Manually restart the LAG after a large number of changes are applied. The issue occurs due to a small memory leak that occurs applying changes over a period of time. The crash is not usually seen within a 3/4 week period, and the impact to users is minimal in a fault tolerant environment as the server usually comes back up again within seconds (unless the administrator forces a coredump with the .dumpcore touch file).

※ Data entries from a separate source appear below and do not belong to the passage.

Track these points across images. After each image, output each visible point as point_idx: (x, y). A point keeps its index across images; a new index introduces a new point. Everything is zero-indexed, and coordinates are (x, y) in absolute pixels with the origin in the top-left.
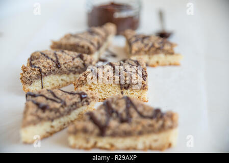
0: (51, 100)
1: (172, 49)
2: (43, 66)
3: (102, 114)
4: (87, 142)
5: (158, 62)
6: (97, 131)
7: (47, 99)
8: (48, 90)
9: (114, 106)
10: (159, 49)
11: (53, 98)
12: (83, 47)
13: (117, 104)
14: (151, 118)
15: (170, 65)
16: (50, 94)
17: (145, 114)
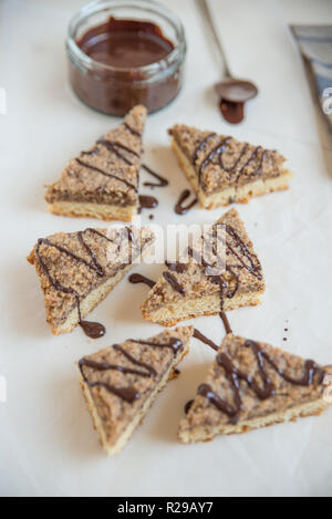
0: (132, 372)
1: (277, 169)
2: (78, 284)
3: (223, 385)
4: (207, 432)
5: (250, 193)
6: (225, 419)
7: (125, 371)
8: (116, 347)
9: (236, 364)
10: (252, 174)
11: (132, 367)
12: (113, 194)
13: (241, 359)
14: (304, 383)
15: (272, 191)
16: (123, 358)
17: (292, 375)
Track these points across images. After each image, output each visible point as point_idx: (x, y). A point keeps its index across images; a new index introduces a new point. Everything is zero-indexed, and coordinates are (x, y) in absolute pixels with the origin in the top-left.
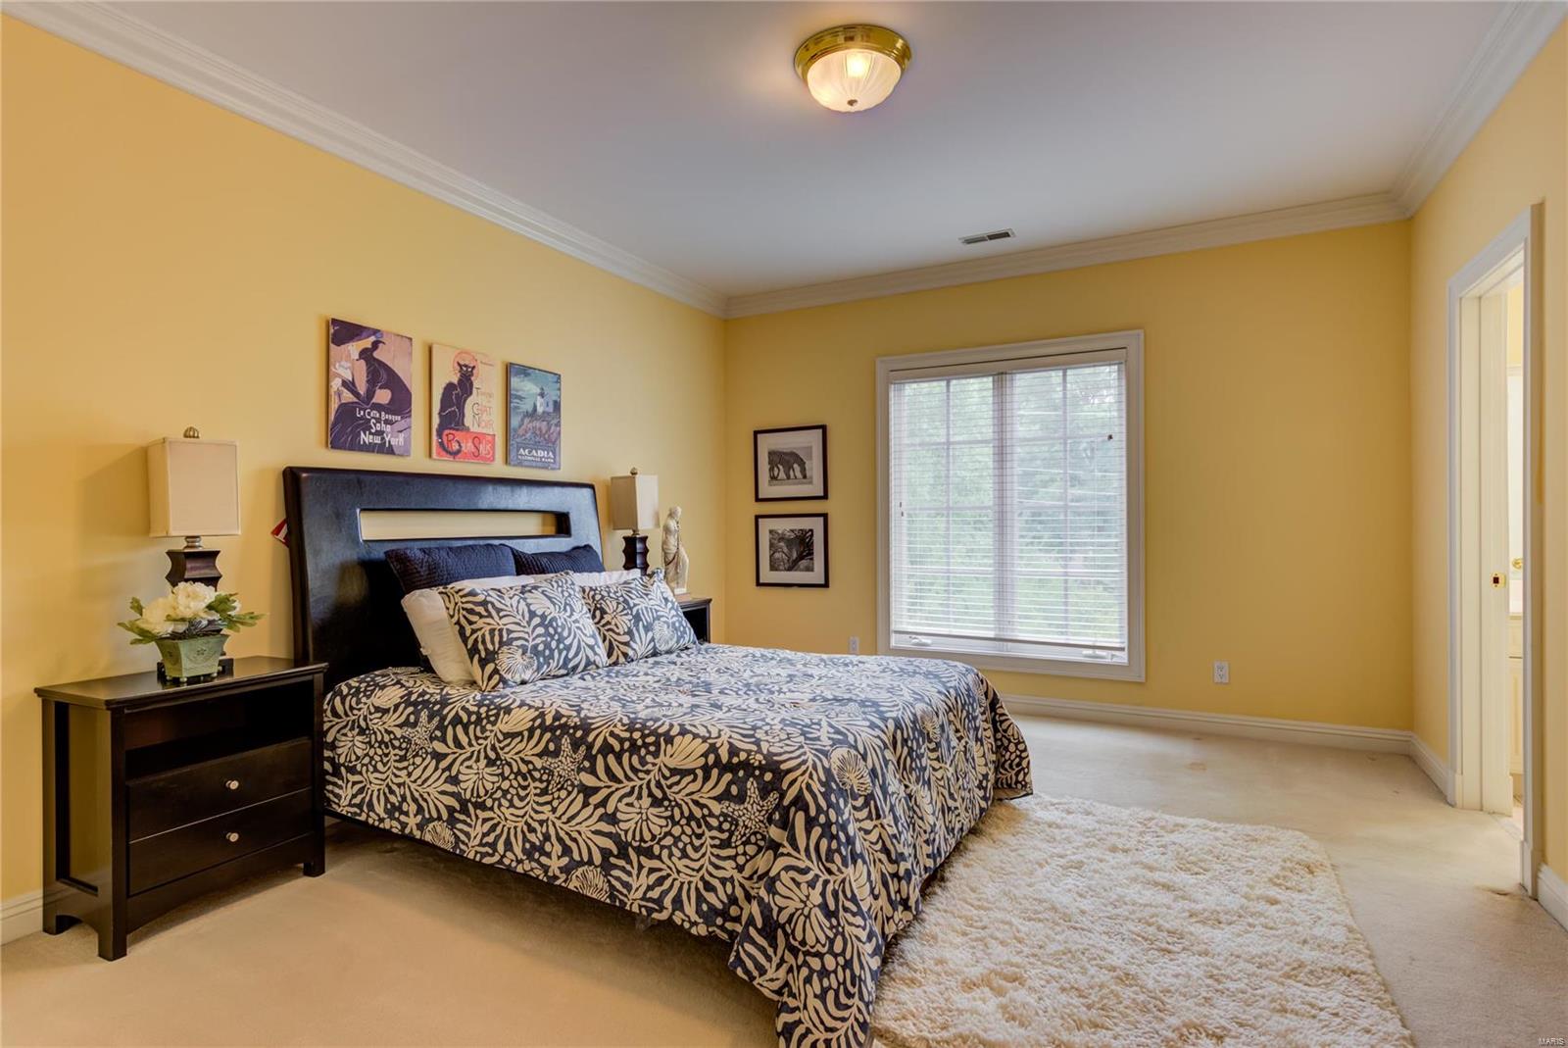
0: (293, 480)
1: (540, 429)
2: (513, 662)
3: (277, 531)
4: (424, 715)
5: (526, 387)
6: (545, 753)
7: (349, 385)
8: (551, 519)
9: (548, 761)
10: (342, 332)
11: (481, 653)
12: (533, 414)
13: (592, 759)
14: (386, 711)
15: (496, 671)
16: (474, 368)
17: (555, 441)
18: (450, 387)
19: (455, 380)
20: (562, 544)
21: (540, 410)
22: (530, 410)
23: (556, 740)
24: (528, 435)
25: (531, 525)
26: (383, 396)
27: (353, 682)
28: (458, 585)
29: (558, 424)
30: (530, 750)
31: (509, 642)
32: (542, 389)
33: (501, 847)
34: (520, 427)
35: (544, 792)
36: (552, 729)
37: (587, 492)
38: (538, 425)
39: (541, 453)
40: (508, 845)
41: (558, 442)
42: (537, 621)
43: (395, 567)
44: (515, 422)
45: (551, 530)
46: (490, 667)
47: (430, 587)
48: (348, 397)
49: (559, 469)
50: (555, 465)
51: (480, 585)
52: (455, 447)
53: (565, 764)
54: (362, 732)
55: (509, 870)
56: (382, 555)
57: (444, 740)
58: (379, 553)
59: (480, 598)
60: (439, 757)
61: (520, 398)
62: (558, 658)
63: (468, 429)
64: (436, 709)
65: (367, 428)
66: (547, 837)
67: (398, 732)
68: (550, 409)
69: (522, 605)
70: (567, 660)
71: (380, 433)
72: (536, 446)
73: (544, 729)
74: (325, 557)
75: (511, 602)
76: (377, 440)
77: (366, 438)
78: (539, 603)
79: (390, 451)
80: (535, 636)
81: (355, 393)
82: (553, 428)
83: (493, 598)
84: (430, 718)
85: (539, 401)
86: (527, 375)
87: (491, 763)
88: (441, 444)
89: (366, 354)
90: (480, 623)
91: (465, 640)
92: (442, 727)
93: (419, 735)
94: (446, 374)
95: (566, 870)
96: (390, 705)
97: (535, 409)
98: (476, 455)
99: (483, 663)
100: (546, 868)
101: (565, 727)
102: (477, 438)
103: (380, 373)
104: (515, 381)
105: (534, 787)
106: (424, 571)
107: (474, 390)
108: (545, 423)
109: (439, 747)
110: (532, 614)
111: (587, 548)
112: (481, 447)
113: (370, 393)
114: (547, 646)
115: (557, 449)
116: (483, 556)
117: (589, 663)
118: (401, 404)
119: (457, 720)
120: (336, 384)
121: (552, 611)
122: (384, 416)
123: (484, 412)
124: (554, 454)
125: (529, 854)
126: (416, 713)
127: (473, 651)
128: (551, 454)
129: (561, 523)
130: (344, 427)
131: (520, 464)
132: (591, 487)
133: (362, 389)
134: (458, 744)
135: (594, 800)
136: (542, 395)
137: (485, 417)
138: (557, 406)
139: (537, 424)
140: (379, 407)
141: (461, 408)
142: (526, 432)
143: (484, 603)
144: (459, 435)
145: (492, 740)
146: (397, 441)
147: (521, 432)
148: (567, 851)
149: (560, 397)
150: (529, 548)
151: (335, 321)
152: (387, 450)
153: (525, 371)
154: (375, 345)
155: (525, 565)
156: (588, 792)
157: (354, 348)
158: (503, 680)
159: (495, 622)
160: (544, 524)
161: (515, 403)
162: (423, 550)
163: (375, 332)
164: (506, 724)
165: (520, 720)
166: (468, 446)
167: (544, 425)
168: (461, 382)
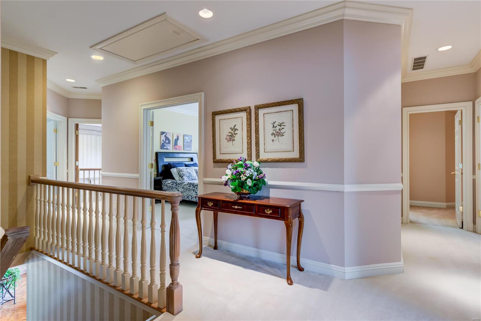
0: (157, 153)
2: (185, 177)
3: (155, 160)
4: (174, 183)
5: (186, 138)
6: (189, 186)
7: (163, 140)
8: (190, 159)
9: (189, 187)
10: (162, 133)
11: (181, 176)
12: (187, 142)
13: (194, 187)
14: (169, 183)
15: (183, 179)
16: (179, 136)
18: (176, 139)
19: (176, 138)
20: (192, 163)
21: (189, 141)
22: (187, 141)
23: (190, 185)
25: (187, 160)
26: (167, 141)
27: (165, 180)
28: (178, 168)
29: (191, 143)
30: (187, 186)
31: (185, 175)
33: (184, 197)
35: (189, 191)
36: (190, 184)
37: (196, 154)
39: (189, 148)
40: (185, 197)
41: (191, 146)
42: (188, 173)
43: (169, 165)
44: (185, 144)
45: (190, 160)
46: (182, 178)
47: (174, 168)
48: (163, 142)
49: (192, 151)
51: (181, 168)
52: (176, 148)
53: (191, 187)
54: (166, 186)
55: (185, 200)
56: (168, 164)
57: (177, 186)
58: (167, 164)
59: (181, 169)
60: (176, 188)
61: (186, 140)
62: (191, 178)
63: (178, 145)
64: (176, 183)
65: (165, 146)
66: (189, 196)
67: (171, 186)
68: (190, 141)
69: (186, 171)
70: (192, 178)
71: (167, 147)
72: (188, 147)
73: (189, 184)
74: (161, 164)
75: (185, 170)
76: (166, 148)
77: (165, 147)
78: (188, 170)
79: (168, 149)
80: (188, 175)
81: (164, 141)
83: (182, 169)
84: (175, 184)
85: (189, 140)
86: (187, 136)
87: (183, 188)
88: (174, 148)
89: (165, 136)
90: (181, 172)
91: (179, 175)
92: (177, 185)
93: (174, 186)
94: (175, 138)
95: (191, 199)
96: (170, 183)
98: (179, 149)
99: (181, 178)
100: (189, 199)
101: (191, 184)
102: (179, 147)
103: (167, 138)
104: (185, 137)
105: (188, 190)
106: (173, 166)
107: (179, 140)
109: (176, 187)
110: (188, 172)
111: (196, 163)
113: (166, 141)
114: (189, 176)
116: (180, 164)
117: (195, 179)
118: (169, 143)
119: (178, 184)
120: (162, 140)
121: (190, 172)
122: (167, 144)
123: (180, 143)
124: (191, 148)
125: (187, 198)
126: (173, 183)
127: (180, 176)
129: (192, 159)
130: (162, 146)
131: (186, 150)
132: (197, 153)
133: (165, 141)
134: (179, 186)
135: (194, 191)
136: (189, 139)
138: (191, 141)
139: (188, 144)
140: (166, 143)
141: (177, 142)
143: (181, 170)
145: (183, 186)
146: (168, 148)
148: (191, 197)
150: (187, 163)
151: (162, 132)
152: (167, 149)
153: (186, 135)
154: (166, 134)
155: (186, 166)
156: (194, 190)
157: (164, 135)
158: (184, 180)
159: (183, 172)
160: (189, 159)
161: (185, 141)
162: (173, 163)
163: (166, 133)
164: (184, 184)
165: (186, 183)
166: (178, 148)
167: (189, 144)
168: (177, 138)
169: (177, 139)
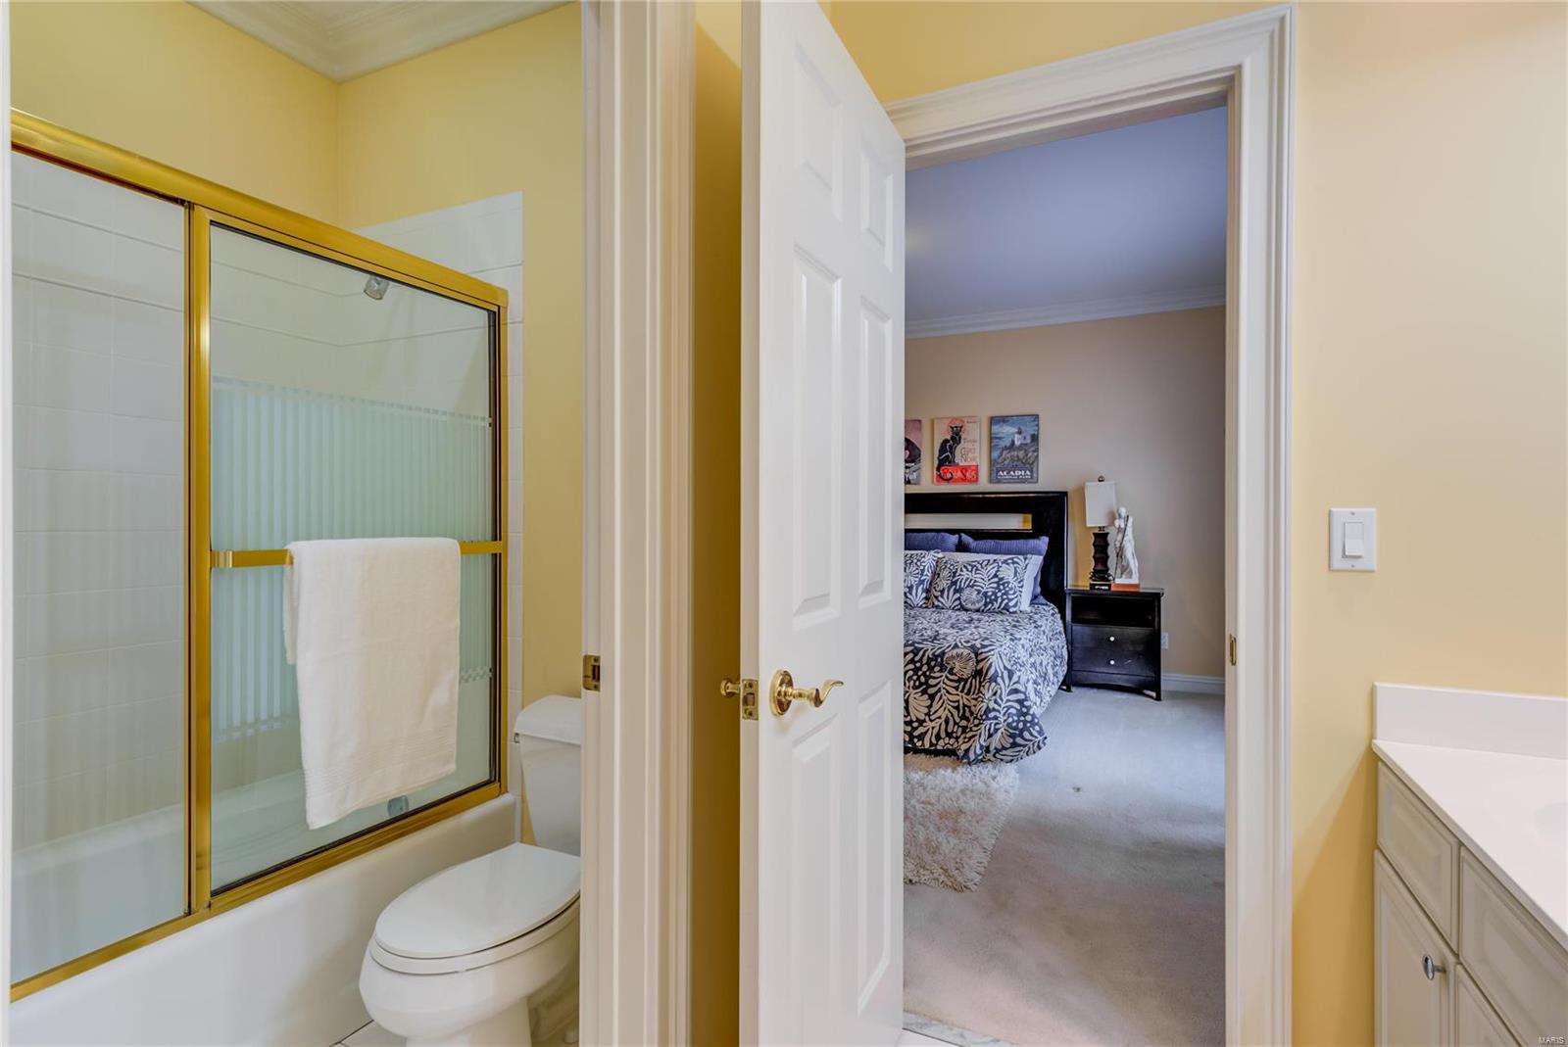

Should the impact of the crash be of major concern, the LAG high availability option could be enabled. The feature described at https://www.novell.com/documentation/novellaccessmanager31/accessgatewayhelp/?page=/documentation/novellaccessmanager31/accessgatewayhelp/data/brpp00h.html allows the administrator run multiple instances of the ics_dyn process on the same LAG host. If one of the ics_dyn processes dies, another process configured on the same box will take over with no downtime at all for users.

The issue has been reported to engineering and will not be a problem with Access Manager 3.2 release (the AGS does not have the same interface).